> _Source material_
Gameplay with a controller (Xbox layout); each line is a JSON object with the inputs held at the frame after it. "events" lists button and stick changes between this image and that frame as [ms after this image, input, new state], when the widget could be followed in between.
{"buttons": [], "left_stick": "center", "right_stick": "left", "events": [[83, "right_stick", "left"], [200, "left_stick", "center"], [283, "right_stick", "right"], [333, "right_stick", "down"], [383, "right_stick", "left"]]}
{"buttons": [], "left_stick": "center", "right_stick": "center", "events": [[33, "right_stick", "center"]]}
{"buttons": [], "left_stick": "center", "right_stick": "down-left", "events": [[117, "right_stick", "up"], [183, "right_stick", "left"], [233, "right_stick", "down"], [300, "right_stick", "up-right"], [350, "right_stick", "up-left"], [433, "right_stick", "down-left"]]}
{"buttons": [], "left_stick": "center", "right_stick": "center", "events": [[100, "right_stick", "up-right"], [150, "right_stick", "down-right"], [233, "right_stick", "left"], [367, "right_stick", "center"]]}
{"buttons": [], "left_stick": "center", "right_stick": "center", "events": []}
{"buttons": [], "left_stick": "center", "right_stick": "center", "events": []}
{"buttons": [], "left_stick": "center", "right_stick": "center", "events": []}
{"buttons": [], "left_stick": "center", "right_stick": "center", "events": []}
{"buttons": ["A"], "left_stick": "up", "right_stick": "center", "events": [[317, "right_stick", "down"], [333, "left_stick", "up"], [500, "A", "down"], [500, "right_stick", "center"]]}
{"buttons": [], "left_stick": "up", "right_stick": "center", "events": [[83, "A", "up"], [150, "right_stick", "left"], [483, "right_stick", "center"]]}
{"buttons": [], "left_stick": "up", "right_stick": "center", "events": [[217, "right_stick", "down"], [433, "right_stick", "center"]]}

> _Prompt_
Report only the number of lines, among the records above, that contain the word "down".

> _Task output_
5